**What needs to be done**.
Please print every record below exactly as it appears, but leave out the pictures.
Top of Source records
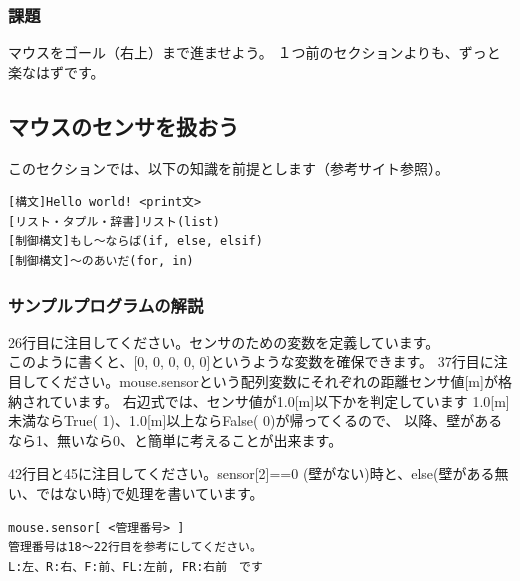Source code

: \documentclass[11pt,a4paper]{jsarticle}
\begin{document}
\subsubsection{課題}
マウスをゴール（右上）まで進ませよう。
１つ前のセクションよりも、ずっと楽なはずです。


\newpage
\subsection{マウスのセンサを扱おう}
このセクションでは、以下の知識を前提とします（参考サイト参照）。
\begin{lstlisting}[frame=single]
[構文]Hello world! <print文>
[リスト・タプル・辞書]リスト(list)
[制御構文]もし～ならば(if, else, elsif)
[制御構文]～のあいだ(for, in)
\end{lstlisting}

\subsubsection{サンプルプログラムの解説}
26行目に注目してください。センサのための変数を定義しています。\\
このように書くと、[0, 0, 0, 0, 0]というような変数を確保できます。
37行目に注目してください。mouse.sensorという配列変数にそれぞれの距離センサ値[m]が格納されています。
右辺式では、センサ値が1.0[m]以下かを判定しています
1.0[m]未満ならTrue( 1)、1.0[m]以上ならFalse( 0)が帰ってくるので、
以降、壁があるなら1、無いなら0、と簡単に考えることが出来ます。

42行目と45に注目してください。sensor[2]==0 (壁がない)時と、else(壁がある無い、ではない時)で処理を書いています。


\begin{lstlisting}[frame=single]
mouse.sensor[ <管理番号> ]
管理番号は18〜22行目を参考にしてください。
L:左、R:右、F:前、FL:左前, FR:右前　です
\end{lstlisting}



\end{document}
Bottom of Source records
**Expected answer**.
Source code

: \documentclass[11pt,a4paper]{jsarticle}
\begin{document}
\subsubsection{課題}
マウスをゴール（右上）まで進ませよう。
１つ前のセクションよりも、ずっと楽なはずです。


\newpage
\subsection{マウスのセンサを扱おう}
このセクションでは、以下の知識を前提とします（参考サイト参照）。
\begin{lstlisting}[frame=single]
[構文]Hello world! <print文>
[リスト・タプル・辞書]リスト(list)
[制御構文]もし～ならば(if, else, elsif)
[制御構文]～のあいだ(for, in)
\end{lstlisting}

\subsubsection{サンプルプログラムの解説}
26行目に注目してください。センサのための変数を定義しています。\\
このように書くと、[0, 0, 0, 0, 0]というような変数を確保できます。
37行目に注目してください。mouse.sensorという配列変数にそれぞれの距離センサ値[m]が格納されています。
右辺式では、センサ値が1.0[m]以下かを判定しています
1.0[m]未満ならTrue( 1)、1.0[m]以上ならFalse( 0)が帰ってくるので、
以降、壁があるなら1、無いなら0、と簡単に考えることが出来ます。

42行目と45に注目してください。sensor[2]==0 (壁がない)時と、else(壁がある無い、ではない時)で処理を書いています。


\begin{lstlisting}[frame=single]
mouse.sensor[ <管理番号> ]
管理番号は18〜22行目を参考にしてください。
L:左、R:右、F:前、FL:左前, FR:右前　です
\end{lstlisting}



\end{document}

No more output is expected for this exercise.